───── SELECTED TEXT

Linuxarm mailing list -- linuxarm@openeuler.org To unsubscribe send an email to linuxarm-leave@openeuler.org
On 2021/3/16 4:04, Jakub Kicinski wrote:
On Mon, 15 Mar 2021 20:23:50 +0800 Huazhong Tan wrote:
From: Jian Shen shenjian15@huawei.com
For device version V3, it supports queue bonding, which can identify the tuple information of TCP stream, and create flow director rules automatically, in order to keep the tx and rx packets are in the same queue pair. The driver set FD_ADD field of TX BD for TCP SYN packet, and set FD_DEL filed for TCP FIN or RST packet. The hardware create or remove a fd rule according to the TX BD, and it also support to age-out a rule if not hit for a long time.
The queue bonding mode is default to be disabled, and can be enabled/disabled with ethtool priv-flags command.
This seems like fairly well defined behavior, IMHO we should have a full device feature for it, rather than a private flag.
Should we add a NETIF_F_NTUPLE_HW feature for it?
Does the device need to be able to parse the frame fully for this mechanism to work? Will it work even if the TCP segment is encapsulated in a custom tunnel?
no, custom tunnel is not supported.
On Thu, 18 Mar 2021 09:02:54 +0800 Huazhong Tan wrote:
On 2021/3/16 4:04, Jakub Kicinski wrote:
On Mon, 15 Mar 2021 20:23:50 +0800 Huazhong Tan wrote:
From: Jian Shen shenjian15@huawei.com
For device version V3, it supports queue bonding, which can identify the tuple information of TCP stream, and create flow director rules automatically, in order to keep the tx and rx packets are in the same queue pair. The driver set FD_ADD field of TX BD for TCP SYN packet, and set FD_DEL filed for TCP FIN or RST packet. The hardware create or remove a fd rule according to the TX BD, and it also support to age-out a rule if not hit for a long time.
The queue bonding mode is default to be disabled, and can be enabled/disabled with ethtool priv-flags command.
This seems like fairly well defined behavior, IMHO we should have a full device feature for it, rather than a private flag.
Should we add a NETIF_F_NTUPLE_HW feature for it?

──────────
───── SUPPLIED DATA

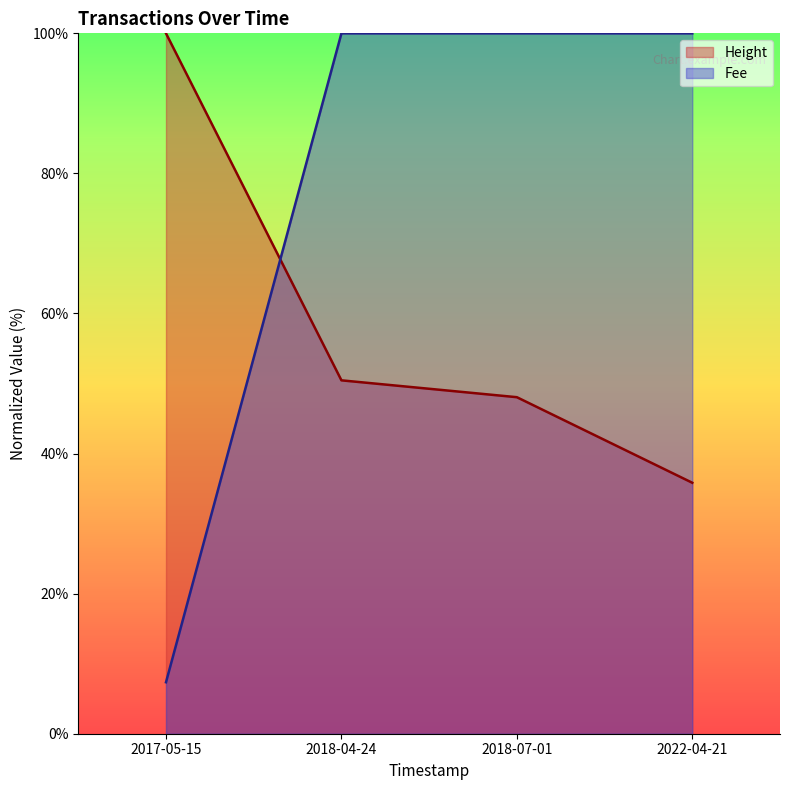

What is the spread (max minus min) of values at 2018-07-01?

52.0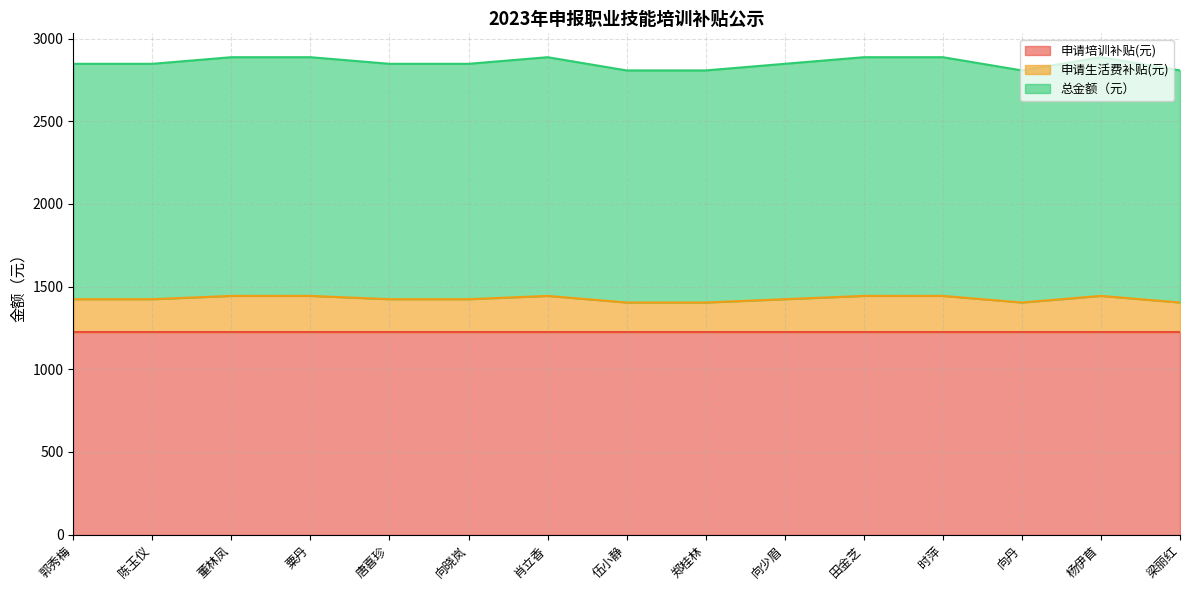

How many data points does each series have?

15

──────────

WHAT TO WORK ON >>
1) Repeat the part of the queue bonding thread starting with "Does the device" and going on through "a custom tunnel?".
2) Translate this sentence from the queue bonding thread into Spanish: "Does the device need to be able to parse the frame fully for this mechanism to work?"
Work only from the queue bonding thread.

ANSWERS FOR THIS EXERCISE >>
1)
Does the device need to be able to parse the frame fully for this mechanism to work? Will it work even if the TCP segment is encapsulated in a custom tunnel?

2) ¿Necesita el dispositivo poder analizar la trama por completo para que este mecanismo funcione?